In the parable of the workers in the vineyard, Jesus resembled the kingdom of heaven to a landowner who went out early in the morning to hire laborers for his vineyard. He agreed to pay the first set of workers a denarius a day. Then, he went again around the third hour, sixth, ninth, and eleventh hours and hired more helpers. So, at the end of the day, he gave the wages to the workers, beginning with the last to the first giving each a denarius.
So, the first workers complained about their wages thinking they would get more. But the landowner answered them saying, ‘Friend, I am doing you no wrong. Did you not agree with me for a denarius? … I wish to give to this last man the same as to you. Is it not lawful for me to do what I wish with my own things? … So the last will be first, and the first last. For many are called, but few chosen” (Matthew 20:1-16).
Jesus wanted to show that those who were hired first represent the Jews who had been first to accept the call of the Lord to work in His vineyard. But His invitation was later given to the gentiles who gladly accepted it. Jesus declared to the chief priests that publicans and harlots would enter the kingdom of heaven ahead of them (Matthew 21:31, 32). In fact, from all over the world the faithful would come to “sit down in the kingdom of God, while the religious leaders of Israel would themselves be “thrust out” (Luke 13:29, 28).
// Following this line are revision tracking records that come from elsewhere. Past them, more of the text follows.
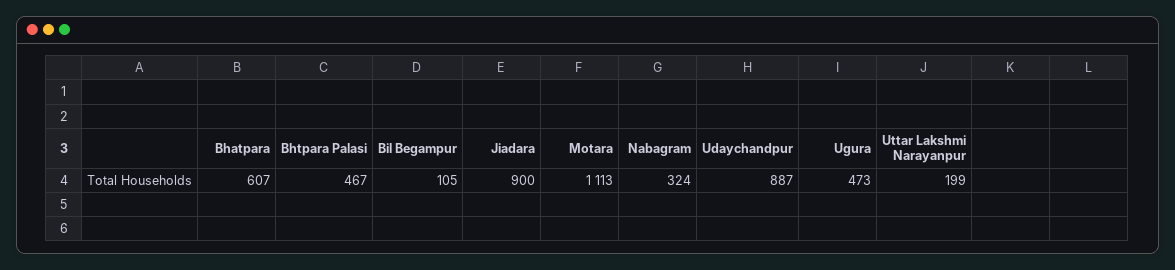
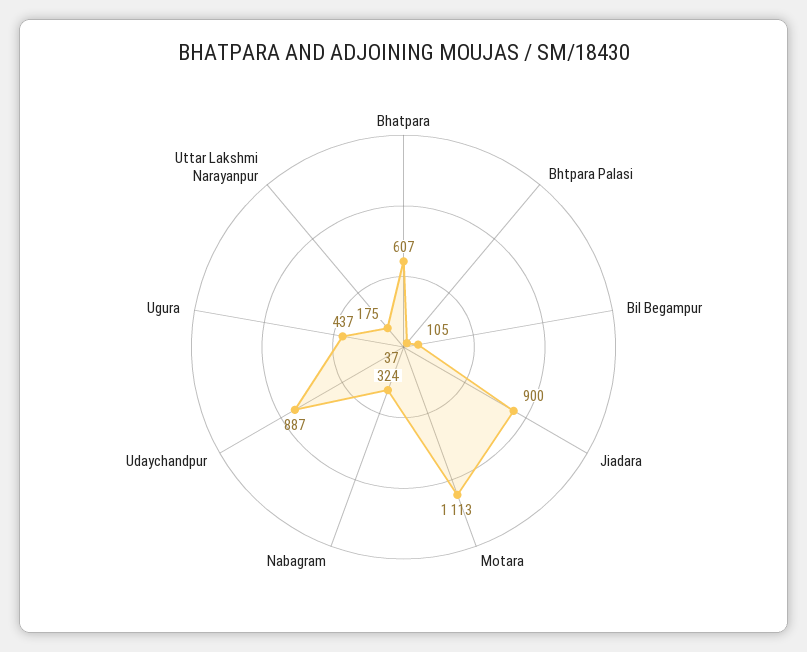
  {
    "Bhatpara": 607,
-   "Bhtpara Palasi": 467,
+   "Bhtpara Palasi": 37,
    "Bil Begampur": 105,
    "Jiadara": 900,
    "Motara": 1113,
    "Nabagram": 324,
    "Udaychandpur": 887,
-   "Ugura": 473,
+   "Ugura": 437,
-   "Uttar Lakshmi Narayanpur": 199
+   "Uttar Lakshmi Narayanpur": 175
  }

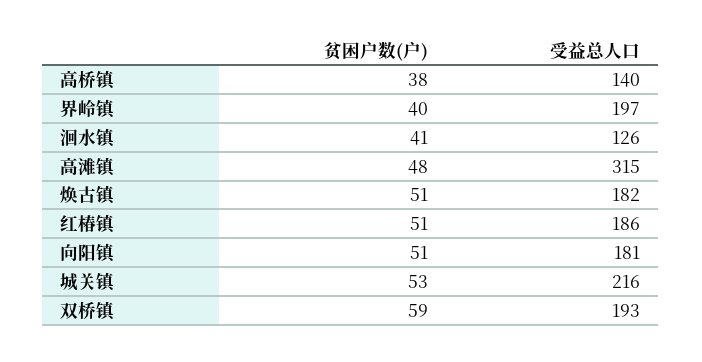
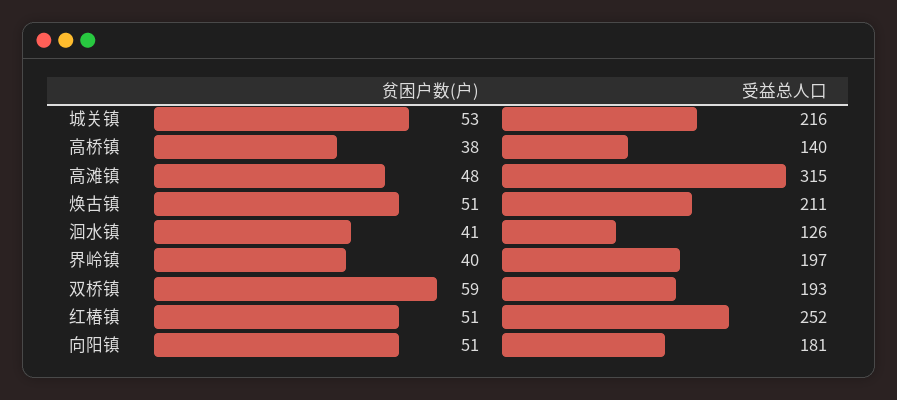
  {
    "贫困户数(户)": {
      "高桥镇": 38,
      "界岭镇": 40,
      "洄水镇": 41,
      "高滩镇": 48,
      "焕古镇": 51,
      "红椿镇": 51,
      "向阳镇": 51,
      "城关镇": 53,
      "双桥镇": 59
    },
    "受益总人口": {
      "高桥镇": 140,
      "界岭镇": 197,
      "洄水镇": 126,
      "高滩镇": 315,
-     "焕古镇": 182,
+     "焕古镇": 211,
-     "红椿镇": 186,
+     "红椿镇": 252,
      "向阳镇": 181,
      "城关镇": 216,
      "双桥镇": 193
    }
  }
Jesus here makes plain that divine acceptance is not earned, as the religious leaders of His time taught. If God were to deal with men merely on the grounds of justice, no one would qualify for the rewards of heaven and eternal life. It is not a matter of justice or injustice but of generosity from His side. It is not education, position, talent, amount of labor, or qualifications that count in the sight of Heaven, but the spirit of willingness and faithfulness in doing God’s will.